= Action item =
Pick out every line below that contains the word "request" and copy each of those lines in full.

Excerpted records Start Marker

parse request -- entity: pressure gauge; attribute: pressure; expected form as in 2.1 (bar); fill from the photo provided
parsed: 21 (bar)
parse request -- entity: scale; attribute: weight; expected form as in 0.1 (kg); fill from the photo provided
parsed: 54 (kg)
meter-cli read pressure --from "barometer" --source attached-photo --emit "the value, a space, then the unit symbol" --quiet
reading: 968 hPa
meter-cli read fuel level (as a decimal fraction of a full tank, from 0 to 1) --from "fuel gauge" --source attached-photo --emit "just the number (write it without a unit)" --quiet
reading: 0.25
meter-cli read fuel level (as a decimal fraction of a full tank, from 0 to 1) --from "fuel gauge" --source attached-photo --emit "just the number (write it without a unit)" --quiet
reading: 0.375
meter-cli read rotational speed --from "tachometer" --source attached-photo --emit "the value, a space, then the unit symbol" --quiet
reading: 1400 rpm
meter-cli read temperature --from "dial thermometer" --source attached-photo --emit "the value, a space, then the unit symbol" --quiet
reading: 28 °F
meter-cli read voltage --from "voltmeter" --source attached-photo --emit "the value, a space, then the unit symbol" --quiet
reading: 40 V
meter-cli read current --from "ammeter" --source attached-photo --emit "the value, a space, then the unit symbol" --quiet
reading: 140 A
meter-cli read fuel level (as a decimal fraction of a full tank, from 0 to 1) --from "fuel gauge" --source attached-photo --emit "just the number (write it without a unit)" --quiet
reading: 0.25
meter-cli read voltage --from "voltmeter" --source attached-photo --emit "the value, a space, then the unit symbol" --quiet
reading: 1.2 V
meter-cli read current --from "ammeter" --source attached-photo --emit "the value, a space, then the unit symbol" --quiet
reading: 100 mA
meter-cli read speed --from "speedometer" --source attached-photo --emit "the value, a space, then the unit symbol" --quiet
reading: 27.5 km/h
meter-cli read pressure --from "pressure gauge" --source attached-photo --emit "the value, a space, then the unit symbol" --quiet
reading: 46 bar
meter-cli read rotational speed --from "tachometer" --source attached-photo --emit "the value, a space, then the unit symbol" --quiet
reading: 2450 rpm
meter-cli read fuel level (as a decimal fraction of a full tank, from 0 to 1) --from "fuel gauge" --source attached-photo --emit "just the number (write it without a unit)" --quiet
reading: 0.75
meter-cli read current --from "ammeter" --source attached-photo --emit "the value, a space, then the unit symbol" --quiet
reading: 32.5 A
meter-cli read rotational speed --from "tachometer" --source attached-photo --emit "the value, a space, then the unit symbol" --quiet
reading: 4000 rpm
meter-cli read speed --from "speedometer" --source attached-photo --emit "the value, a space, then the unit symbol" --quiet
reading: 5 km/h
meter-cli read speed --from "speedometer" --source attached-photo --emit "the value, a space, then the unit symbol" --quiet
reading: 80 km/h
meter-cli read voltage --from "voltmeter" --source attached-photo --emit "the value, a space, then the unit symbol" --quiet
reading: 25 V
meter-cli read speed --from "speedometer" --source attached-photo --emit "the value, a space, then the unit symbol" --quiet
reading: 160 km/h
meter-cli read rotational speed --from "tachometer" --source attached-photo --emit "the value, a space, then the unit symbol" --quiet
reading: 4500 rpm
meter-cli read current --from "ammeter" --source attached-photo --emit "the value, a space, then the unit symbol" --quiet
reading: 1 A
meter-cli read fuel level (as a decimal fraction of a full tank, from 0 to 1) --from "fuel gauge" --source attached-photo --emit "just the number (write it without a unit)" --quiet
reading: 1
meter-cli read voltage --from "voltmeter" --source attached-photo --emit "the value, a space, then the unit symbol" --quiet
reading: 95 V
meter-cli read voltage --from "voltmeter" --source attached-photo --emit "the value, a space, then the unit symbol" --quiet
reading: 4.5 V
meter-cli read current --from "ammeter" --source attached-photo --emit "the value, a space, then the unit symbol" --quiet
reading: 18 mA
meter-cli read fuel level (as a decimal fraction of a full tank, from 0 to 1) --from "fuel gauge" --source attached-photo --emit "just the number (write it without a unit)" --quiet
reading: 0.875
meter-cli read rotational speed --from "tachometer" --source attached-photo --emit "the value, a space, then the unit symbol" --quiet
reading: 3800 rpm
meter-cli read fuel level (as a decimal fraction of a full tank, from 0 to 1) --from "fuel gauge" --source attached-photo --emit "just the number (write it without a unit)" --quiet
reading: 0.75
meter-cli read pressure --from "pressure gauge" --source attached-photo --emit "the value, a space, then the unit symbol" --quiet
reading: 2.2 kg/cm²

Excerpted records End Marker

= Solution to this task =
parse request -- entity: pressure gauge; attribute: pressure; expected form as in 2.1 (bar); fill from the photo provided
parse request -- entity: scale; attribute: weight; expected form as in 0.1 (kg); fill from the photo provided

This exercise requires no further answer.